Very interesting!
My Spanish isn’t very good, but my French is, and I used to participate in the Google translate crowdsourcing application. I’d spend maybe 15 or 20 minutes a day letting Google throw translations at me, and I would rate them or correct them.
I ran into exactly the same problems with the gender of possessive pronouns in queer contexts.
French works the same as Spanish does of course, with possessive pronouns' gender being determined by the object and not by the subject.
So with French words like husband/wife (mari/marie, époux/épouse) and boyfriend/girlfriend (copain/copaine), Google always gets the gender wrong when translating sentences about same-sex couples into English.
It would seem to me like there would be a fairly simple algorithmic fix.

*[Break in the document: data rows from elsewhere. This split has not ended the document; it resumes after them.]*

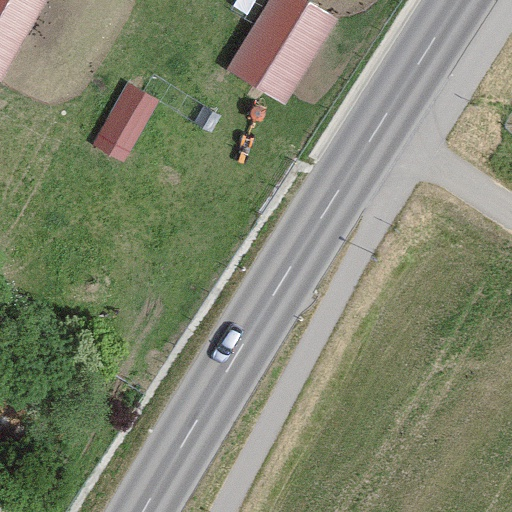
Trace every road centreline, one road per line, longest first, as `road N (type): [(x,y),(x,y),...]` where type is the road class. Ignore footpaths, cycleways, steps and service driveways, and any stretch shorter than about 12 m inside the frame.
road 1 (secondary): [(142,511),(461,0)]
road 2 (track): [(378,127),(511,216)]
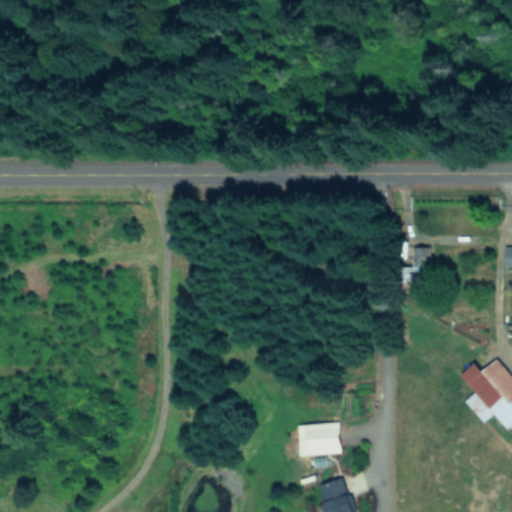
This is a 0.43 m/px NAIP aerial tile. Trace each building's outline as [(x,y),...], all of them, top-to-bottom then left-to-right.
[(408,243),(404,267),(424,269),(425,260),(429,260),(431,246),(408,243)] [(511,245),(503,245),(503,265),(511,265),(511,245)] [(511,422),(511,374),(497,357),(481,370),(474,362),(460,374),(474,391),(464,399),(483,422),(493,413),(506,428),(511,422)] [(298,453),(340,452),(338,421),(297,423),(298,453)] [(326,511),(337,511),(352,507),(341,476),(317,485),(326,511)]
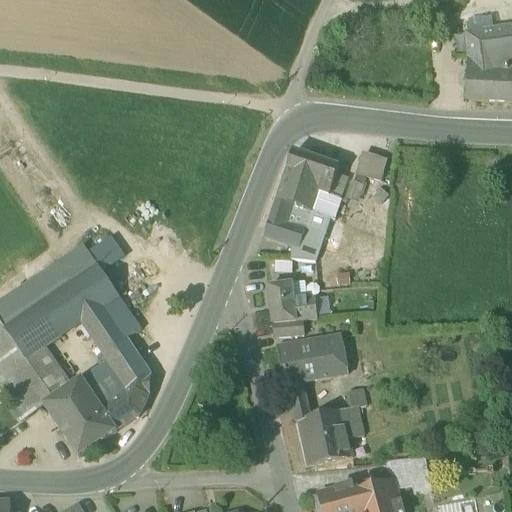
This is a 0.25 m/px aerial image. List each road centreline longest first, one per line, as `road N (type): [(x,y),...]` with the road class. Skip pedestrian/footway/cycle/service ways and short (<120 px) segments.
road 1 (track): [(0,72),(286,108)]
road 2 (tertiary): [(126,467),(163,419),(228,272)]
road 3 (tertiary): [(295,126),(324,118),(511,134)]
road 4 (unclassified): [(228,272),(282,477)]
road 5 (residential): [(126,467),(141,483),(282,477)]
road 6 (tertiary): [(228,272),(280,140),(295,126)]
road 7 (tertiary): [(0,482),(94,480),(126,467)]
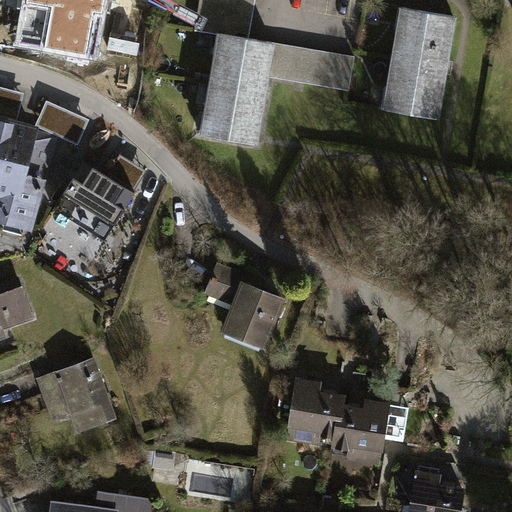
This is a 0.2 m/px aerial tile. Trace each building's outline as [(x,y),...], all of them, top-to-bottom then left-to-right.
[(202,0),(197,28),(196,28),(195,30),(225,36),(249,40),(249,38),(254,8),(255,0),(202,0)] [(456,11),(399,1),(381,106),(438,116),(456,11)] [(249,40),(225,36),(222,54),(218,53),(217,55),(219,55),(209,112),(207,112),(207,114),(212,115),(208,135),(256,143),(267,76),(272,45),(273,42),(261,40),(249,38),(249,40)] [(354,59),(272,45),(267,76),(349,90),(354,59)] [(23,92),(0,86),(0,113),(17,118),(23,92)] [(88,119),(46,100),(35,125),(77,143),(88,119)] [(0,121),(0,214),(27,221),(35,188),(40,189),(56,136),(23,128),(0,121)] [(107,174),(134,191),(147,170),(120,153),(107,174)] [(107,174),(84,160),(54,208),(106,240),(136,192),(134,191),(107,174)] [(257,280),(218,264),(207,291),(237,303),(226,330),(263,345),(282,298),(254,287),(257,280)] [(0,356),(19,350),(10,324),(31,316),(18,280),(0,286),(0,356)] [(93,358),(40,378),(49,403),(55,419),(73,412),(80,430),(114,417),(93,358)] [(319,383),(298,379),(290,427),(291,427),(289,436),(335,444),(343,397),(317,392),(319,383)] [(344,397),(343,397),(335,444),(333,453),(378,461),(380,451),(381,451),(389,404),(368,400),(366,410),(342,406),(344,397)] [(438,476),(417,472),(411,511),(459,511),(463,489),(437,485),(438,476)] [(98,507),(54,501),(52,511),(148,511),(151,499),(100,492),(98,507)]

If no third-party is evident in the sentence, translate the sentence with the gender that it should have on its face.
Jérôme se lève et dit bonjour à son mari qui s’occupe à faire le café.
Jerome gets up and says good morning to his husband, who’s busy making the coffee.
Since no woman is present in the text, it doesn’t seem reasonable to default to “her husband,” but Google always does. And no matter how many times I tried correcting translations like that, I never seemed to be able to make an impact.
If there’s a way to communicate with Google about this, I haven’t found it. Google Translate is pretty “black box.”
If you hear anything back, I’d definitely be interested in what you find out!